Rapunza menjatuhkan gelasnya syok saat tak sengaja mendengar percakapan Lusi dan Boy di pagi buta ini.
Kedua manusia yang tengah membahas sebuah topik serius pun menoleh kaget. Boy yang tahu ada serpihan kaca di lantai jelas bergegas mendekati Rapunza yang mematung.
"Kebakaran? Maksudnya apa?" suara Rapunza bergetar.
Boy tidak menggubris, fokus pada kaki sang istri lalu menggendongnya yang seperti patung itu.
"Lusi," Rapunza menatap asistennya yang menunduk sedih.
Rapunza tidak dapat jawaban sampai dia didudukan di kasurnya dan Boy.
"Boy!"
Boy menghela nafas. "Kebakaran kecil, sayang. Masalahnya ga hanya itu, tapi kita kemalingan juga," jelas Boy dengan terpaksa.
"A-apa?" Rapunza semakin syok, bisnisnya yang akan resmi di buka dua hari lagi mendapat masalah cukup serius jelas membuatnya pening.
"Jangan banyak pikiran, inget anak kita sayang! Aku ga kasih tahu karena—"
"Bisnis aku hancur?" suara Rapunza bergetar lirih.
Boy menghela nafas. "Kata siapa? Aku sama Lusi ga akan biarin itu terjadi!" yakinnya seraya mengusap perut Rapunza.
"Hiks.. Hikss.."
Boy memeluk Rapunza, menenangkannya tanpa banyak kata. Biarkan Rapunza mengeluarkan kesedihannya, barulah dia jelaskan secara rinci kejadian tiga hari yang lalu.

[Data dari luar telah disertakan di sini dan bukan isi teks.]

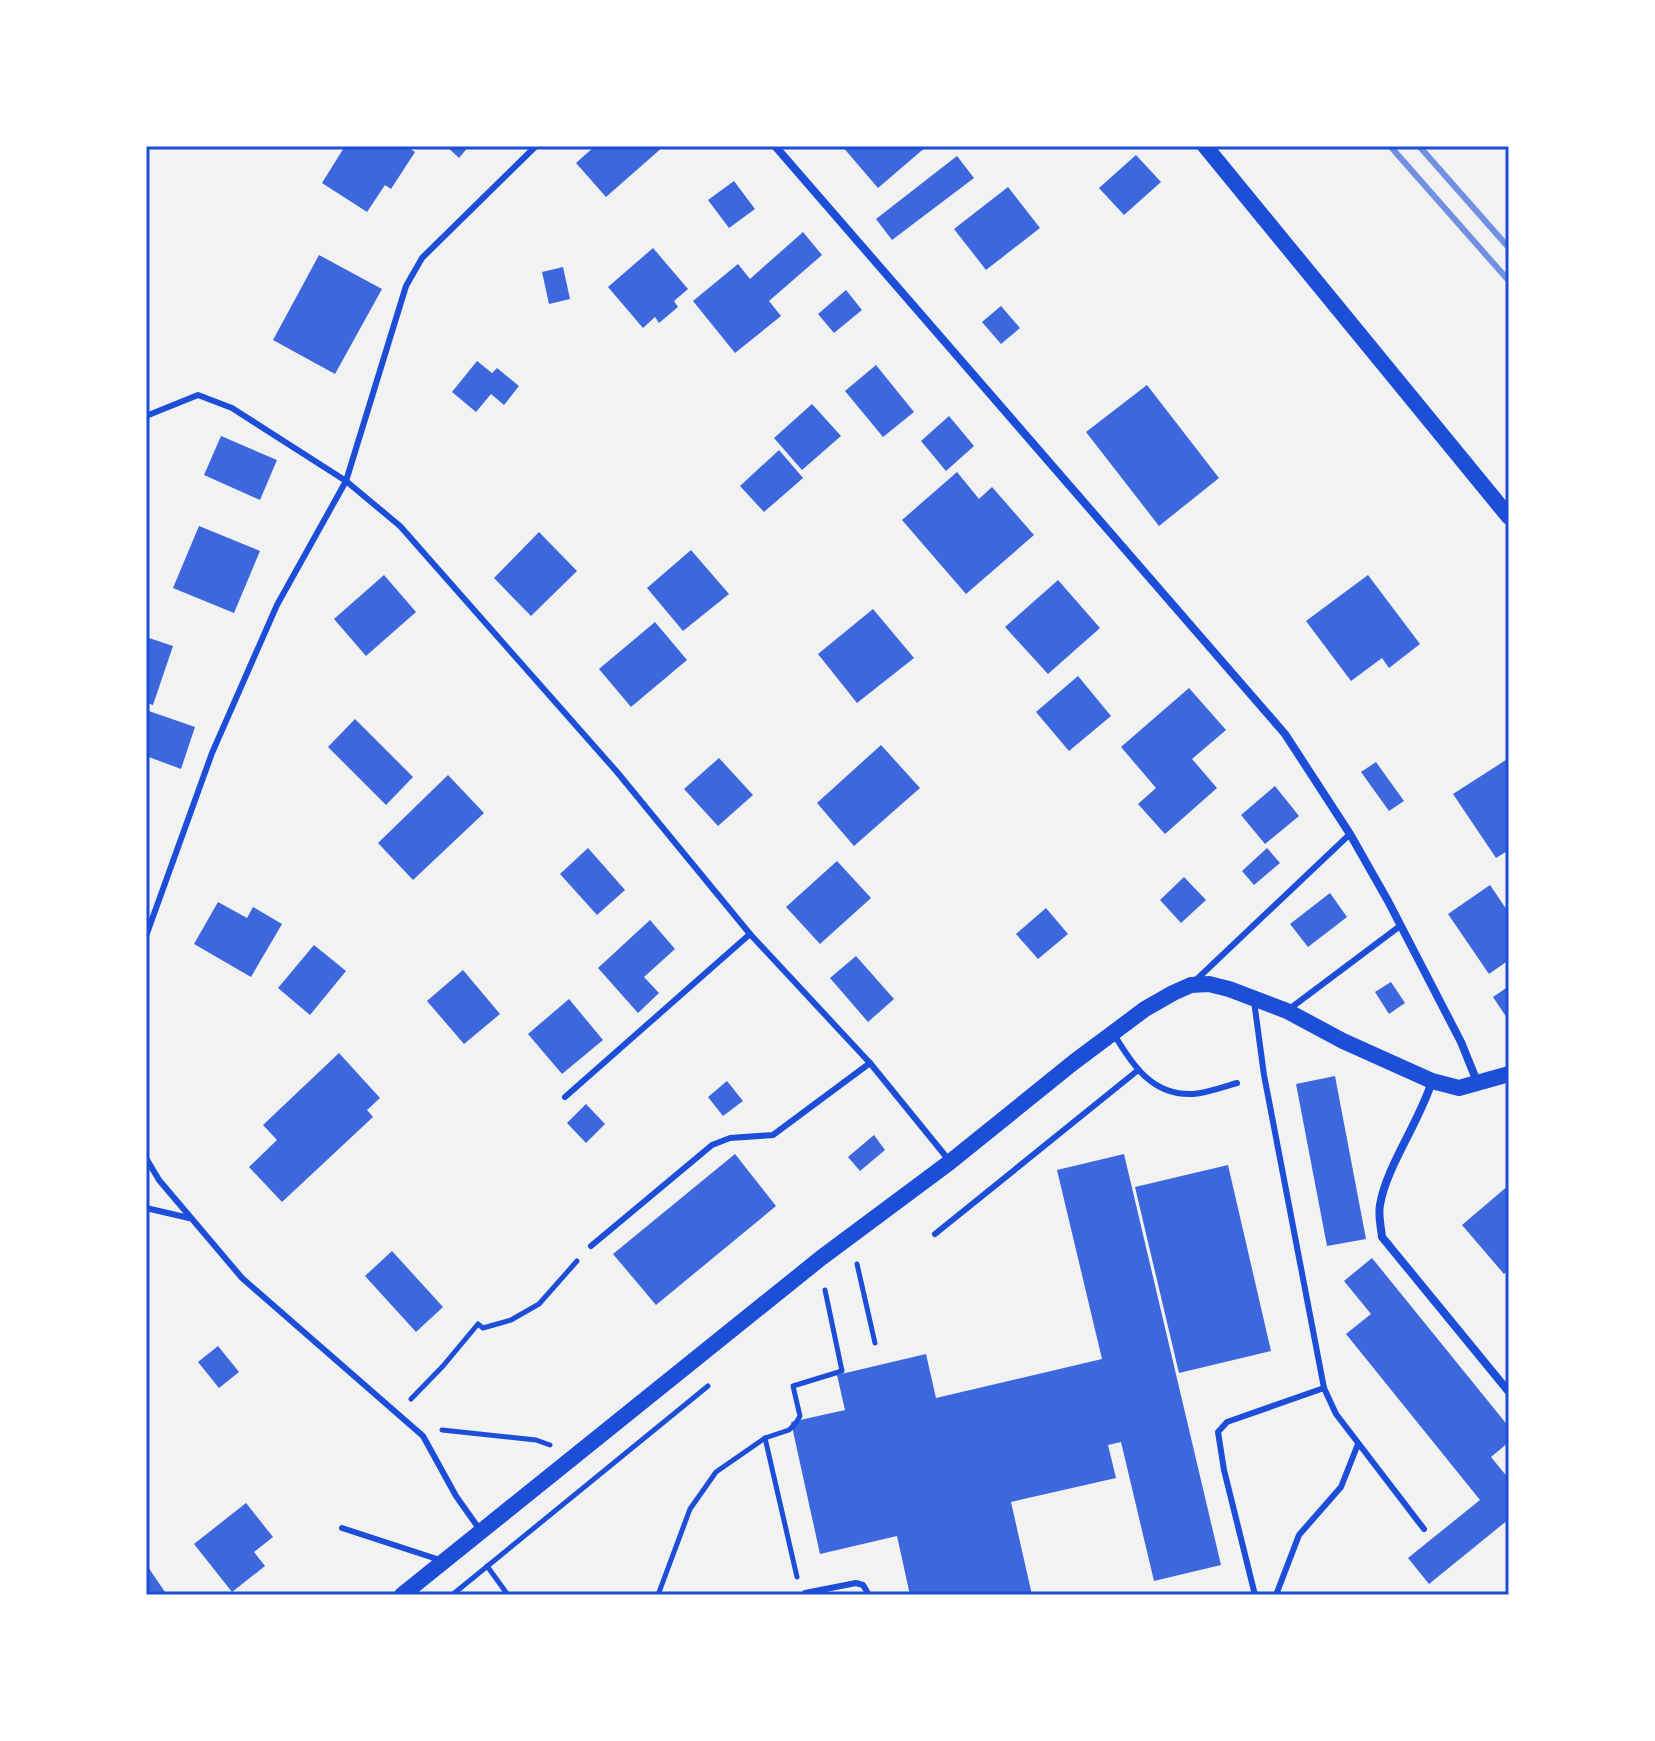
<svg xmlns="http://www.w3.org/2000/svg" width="1655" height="1741" viewBox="0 0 1655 1741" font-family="'Open Sans',sans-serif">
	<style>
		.building { fill: #3d67dc }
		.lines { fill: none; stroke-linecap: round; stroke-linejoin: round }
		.path { stroke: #1d4ed8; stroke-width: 5 }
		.service { stroke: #1d4ed8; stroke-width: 6 }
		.minor { stroke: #1d4ed8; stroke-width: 8 }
		.secondary { stroke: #1d4ed8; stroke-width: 16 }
		.rail { stroke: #7290e2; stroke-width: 6 }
		.neatline { fill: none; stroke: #1d4ed8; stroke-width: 3 }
	</style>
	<rect width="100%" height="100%" fill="#f2f2f2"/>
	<!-- building -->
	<g class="building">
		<path d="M345,146H406L415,152L391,189L385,185L367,212L322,183Z"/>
		<path d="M446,146H469L459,158Z"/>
		<path d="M595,146H664L606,197L576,163Z"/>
		<path d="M842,146H927L878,188Z"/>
		<path d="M1136,155L1161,182L1124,215L1099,188Z"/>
		<path d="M957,156L974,178L892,240L876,219Z"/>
		<path d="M734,181L755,209L729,228L708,200Z"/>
		<path d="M1008,187L1040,228L986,270L954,229Z"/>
		<path d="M803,232L822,255L769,301L781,316L735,353L693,301L738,264L750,279Z"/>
		<path d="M653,248L688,289L674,301L678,307L659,323L655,317L643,328L608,287Z"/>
		<path d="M319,255L382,289L335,374L273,340Z"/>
		<path d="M563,267L570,299L549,304L542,272Z"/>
		<path d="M846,290L862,310L834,333L818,314Z"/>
		<path d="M1001,306L1020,328L1001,344L982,322Z"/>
		<path d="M477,361L492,373L497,368L519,386L504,405L491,394L476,412L452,392Z"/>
		<path d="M876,365L914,412L883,437L845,391Z"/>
		<path d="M1147,385L1219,478L1159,526L1086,432Z"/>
		<path d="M812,404L841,436L802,470L774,438Z"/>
		<path d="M949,416L974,446L946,471L921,441Z"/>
		<path d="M221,436L277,460L260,500L204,475Z"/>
		<path d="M779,450L803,478L764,512L740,486Z"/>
		<path d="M957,472L979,499L992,487L1034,535L966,594L902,520Z"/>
		<path d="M199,526L260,551L234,613L173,588Z"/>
		<path d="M539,532L577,571L531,616L494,578Z"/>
		<path d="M691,550L729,594L683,631L647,588Z"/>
		<path d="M384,575L416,612L366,656L334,619Z"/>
		<path d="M1368,575L1420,644L1389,668L1382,658L1351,681L1306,621Z"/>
		<path d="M1058,580L1100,628L1048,674L1005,627Z"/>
		<path d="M873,609L914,658L857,703L818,654Z"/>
		<path d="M655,622L687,660L631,707L599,669Z"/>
		<path d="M146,637L173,646L153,705L146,703Z"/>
		<path d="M1078,676L1111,716L1069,751L1036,712Z"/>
		<path d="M1189,688L1226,730L1192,759L1217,788L1165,834L1138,804L1156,788L1121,747Z"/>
		<path d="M146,710L195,727L181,769L146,756Z"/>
		<path d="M355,719L413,777L386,805L328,747Z"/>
		<path d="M881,745L920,788L854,846L817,803Z"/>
		<path d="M719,758L753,795L718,826L684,789Z"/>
		<path d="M1509,758V850L1496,858L1453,794Z"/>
		<path d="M1376,762L1404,801L1389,811L1361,772Z"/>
		<path d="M448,775L484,813L413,880L378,843Z"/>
		<path d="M1275,786L1299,816L1265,844L1241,815Z"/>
		<path d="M588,848L625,890L597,915L560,874Z"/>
		<path d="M1267,848L1280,863L1254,885L1242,871Z"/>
		<path d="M837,861L871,898L820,944L786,907Z"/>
		<path d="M1184,877L1206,900L1181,923L1160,900Z"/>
		<path d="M1490,885L1509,913V960L1489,974L1448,914Z"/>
		<path d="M1330,893L1347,917L1308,947L1290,924Z"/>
		<path d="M218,902L247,918L253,907L282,924L251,977L194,944Z"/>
		<path d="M1046,908L1068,934L1038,959L1016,934Z"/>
		<path d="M650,920L675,949L644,977L659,993L638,1013L598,968Z"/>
		<path d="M314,945L346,971L310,1015L278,988Z"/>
		<path d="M856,956L894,999L868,1022L830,978Z"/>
		<path d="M463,970L500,1014L464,1044L427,1001Z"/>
		<path d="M1391,982L1405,1003L1389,1014L1375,992Z"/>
		<path d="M1509,986V1016L1507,1018L1493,997Z"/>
		<path d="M569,999L603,1040L562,1074L528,1034Z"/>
		<path d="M339,1053L380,1098L367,1110L373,1117L282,1202L249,1167L277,1140L263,1125Z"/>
		<path d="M1335,1076L1366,1239L1327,1246L1296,1084Z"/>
		<path d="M727,1081L743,1101L723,1116L708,1097Z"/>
		<path d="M586,1104L605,1124L586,1143L567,1123Z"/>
		<path d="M874,1135L885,1150L860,1171L848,1157Z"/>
		<path d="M735,1154L776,1206L656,1305L613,1254Z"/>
		<path d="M1124,1154L1221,1565L1154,1581L1121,1442L1108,1445L1116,1478L1011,1502L1032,1595H910L897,1536L820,1554L791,1422L845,1410L837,1375L926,1354L936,1398L1102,1359L1057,1170Z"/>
		<path d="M1228,1165L1271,1351L1179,1373L1135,1187Z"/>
		<path d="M1509,1185V1270L1504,1274L1462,1225Z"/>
		<path d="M392,1251L443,1307L416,1332L365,1276Z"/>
		<path d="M1372,1258L1509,1427V1442L1491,1457L1509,1479V1519L1429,1584L1408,1558L1480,1500L1346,1334L1371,1314L1344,1281Z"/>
		<path d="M218,1346L239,1372L219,1388L198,1362Z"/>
		<path d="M246,1503L273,1537L254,1552L265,1566L232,1592L194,1544Z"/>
		<path d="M146,1564L167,1595H146Z"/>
	</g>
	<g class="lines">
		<!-- path -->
		<g class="path">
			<path d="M857,1264L875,1343"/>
			<path d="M411,1399L443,1366L478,1324L483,1328L511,1320L539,1304L577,1261"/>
			<path d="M442,1430L536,1440L550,1445"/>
			<path d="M765,1438L797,1577"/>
			<path d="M487,1566L508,1595"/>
			<path d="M452,1595L708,1386"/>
			<path d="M658,1595L690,1509L716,1472L765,1438L789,1430L796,1423L800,1416L793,1386L842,1371L825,1290"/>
		</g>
		<!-- service -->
		<g class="service">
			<path d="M146,416L198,395L232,408L346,481L400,526L617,772L750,934L870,1063L948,1159"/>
			<path d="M146,936L212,753L277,605L346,481L406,286L422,258L536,146"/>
			<path d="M1196,980L1350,834"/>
			<path d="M1254,1001L1264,1075L1324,1388L1336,1414L1424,1529"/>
			<path d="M1288,1010L1400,926"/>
			<path d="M1115,1036C1133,1066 1153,1096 1193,1094C1207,1093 1223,1087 1237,1083"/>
			<path d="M565,1097L750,934"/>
			<path d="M146,1158L159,1180L242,1278L423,1436L456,1496L480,1530"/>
			<path d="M146,1208L189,1218"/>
			<path d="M935,1234L1137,1071"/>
			<path d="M591,1246L712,1145L730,1138L773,1135L870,1063"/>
			<path d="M342,1528L440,1560"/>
			<path d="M805,1593L856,1583L863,1585L869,1595"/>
			<path d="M1255,1595L1224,1470L1218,1432L1227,1422L1324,1388"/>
			<path d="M1276,1595L1299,1535L1341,1487L1358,1444"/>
		</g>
		<!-- minor -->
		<g class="minor">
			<path d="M775,146L1285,734L1350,834L1388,901L1461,1042L1478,1084"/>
			<path d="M1432,1081C1420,1121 1386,1167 1380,1205C1378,1215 1381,1227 1382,1237L1509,1392"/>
		</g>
		<!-- secondary -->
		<g class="secondary">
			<path d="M1205,146L1509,517"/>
			<path d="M402,1595L821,1258L950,1162L1074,1062L1145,1009L1173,993L1191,985L1209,984L1229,989L1287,1011L1343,1041L1432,1081L1459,1088L1509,1074"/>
		</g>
		<!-- rail -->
		<g class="rail">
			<path d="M1390,146L1509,281"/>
			<path d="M1419,146L1509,248"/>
		</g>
	</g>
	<!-- border -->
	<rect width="1655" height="1741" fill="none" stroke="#ffffff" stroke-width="296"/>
	<rect x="148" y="148" width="1359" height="1445" class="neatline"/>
</svg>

"Pantes hiks kamu sibuk, ternyata hiks.." tangis Rapunza semakin kencang.
***
Boy setia menemani sang istri yang harus kembali di rawat, fisiknya kembali melemah. Jelas semua khawatir namun beruntungnya Rapunza hanya perlu di infus vitamin tanpa istirahat total seperti sebelumnya.
"Masalah udah kelar, kita bisa memperbaiki semuanya. Kamu harus cepet sehat, bayi kita butuh mamahnya, kamu jangan banyak pikiran, sayang,"
Rapunza mengangguk, membalas genggaman tangan Boy dengan erat. "Makasih, maaf aku ga bisa bantu. Aku emang bodoh, ga bisa berdiri sendiri. Tanpa papah sama kamu aku cuma—"
"Jangan mulai!" Boy jelas tidak suka mendengar Rapunza merendahkan dirinya sendiri di saat Boy selalu menjunjung tinggi Rapunza bagai ratu di hidupnya.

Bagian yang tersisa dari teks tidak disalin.